Along the 786 km-long Line of Control (LoC) which divides the State of Jammu Kashmir between India and Pakistan, sporadic cross-border military gunfire between both countries is not that unusual.
However, this weekend, in the region of Noushera, Rajouri and Akhnoor sectors of Jammu and Kashmir, more than 40,000 Indians have fled their homes and shops amid the fourth consecutive day of intense shelling from Pakistani military forces, the Economic Timesreports.
In the latest report from Indian 24 News, cross-border firing between both countries continues along the international border in the Kanachak and Pargwal sectors in Jammu, besides the LoC in the Nowshera area of Rajouri district on Sunday evening.

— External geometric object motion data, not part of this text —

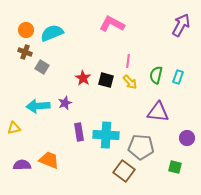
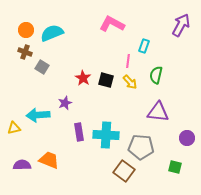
cyan rectangle: moved 34 px left, 31 px up
cyan arrow: moved 9 px down
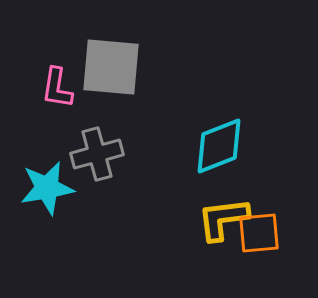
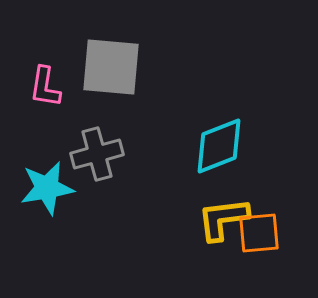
pink L-shape: moved 12 px left, 1 px up
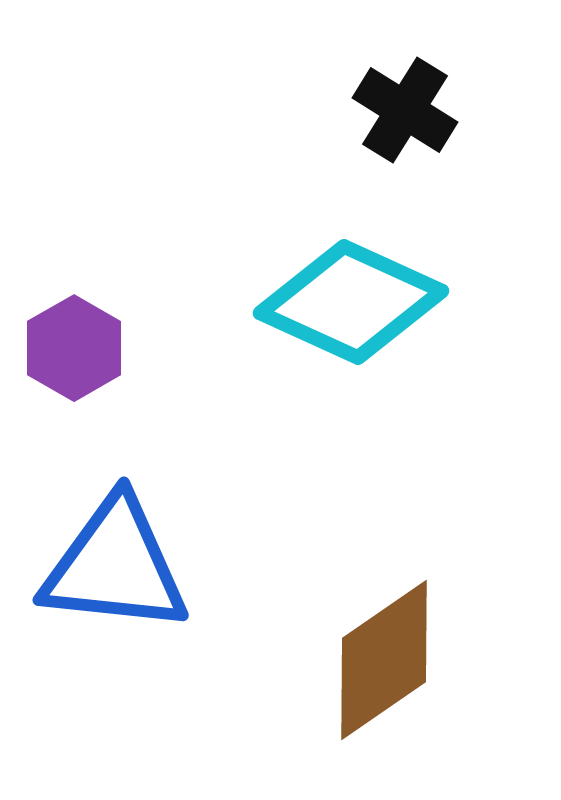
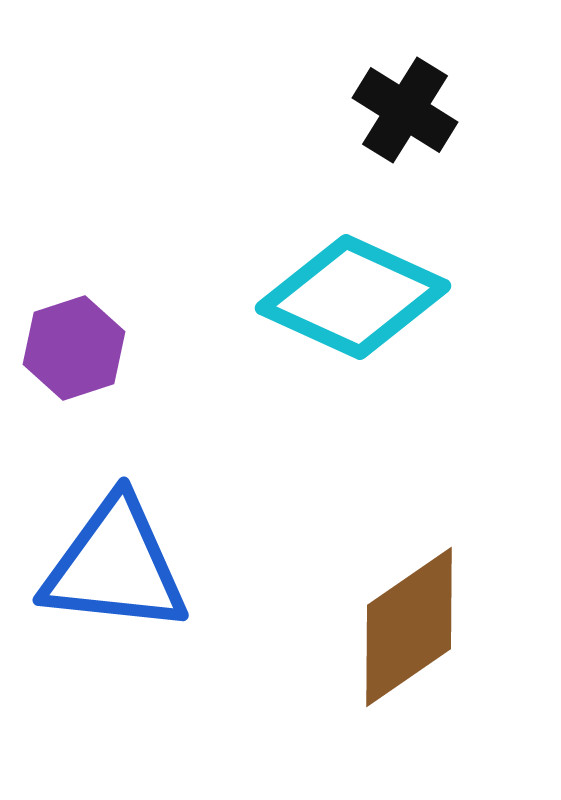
cyan diamond: moved 2 px right, 5 px up
purple hexagon: rotated 12 degrees clockwise
brown diamond: moved 25 px right, 33 px up
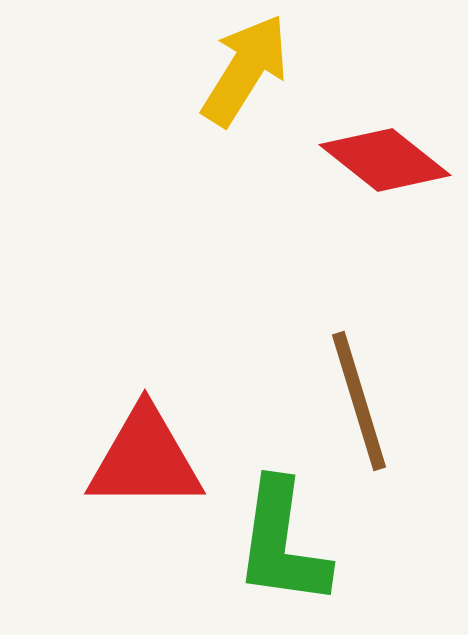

The number of people killed on the Indian side this month has risen to 13 including three armymen, three BSF personnel and seven civilians. The toll is almost as high as number of causalities on the Indian side in the entire of 2017, when nearly a dozen people including security personnel were killed on the entire border from Kathua to Poonch district. In most of the villages, almost entire populations have shifted to safer places fearing an escalation of firing along the border. Sources said that most of the people had shifted to their relatives’ homes.
Arnia, a border town in the Jammu district in the state of Jammu & Kashmir, India, with a population of 18,000, is now deserted as the intense shelling from Pakistan drove residents to safer grounds.
The Economic Times describes a first-hand account of the chaos in Arnia, as 80-year-old Yashpal and his family huddled in their house until two mortar shells damaged it.
“It had happened during the 1965 and the 1971 wars. Such large number of mortar bombs had not since fallen in Arnia,” Yashpal said.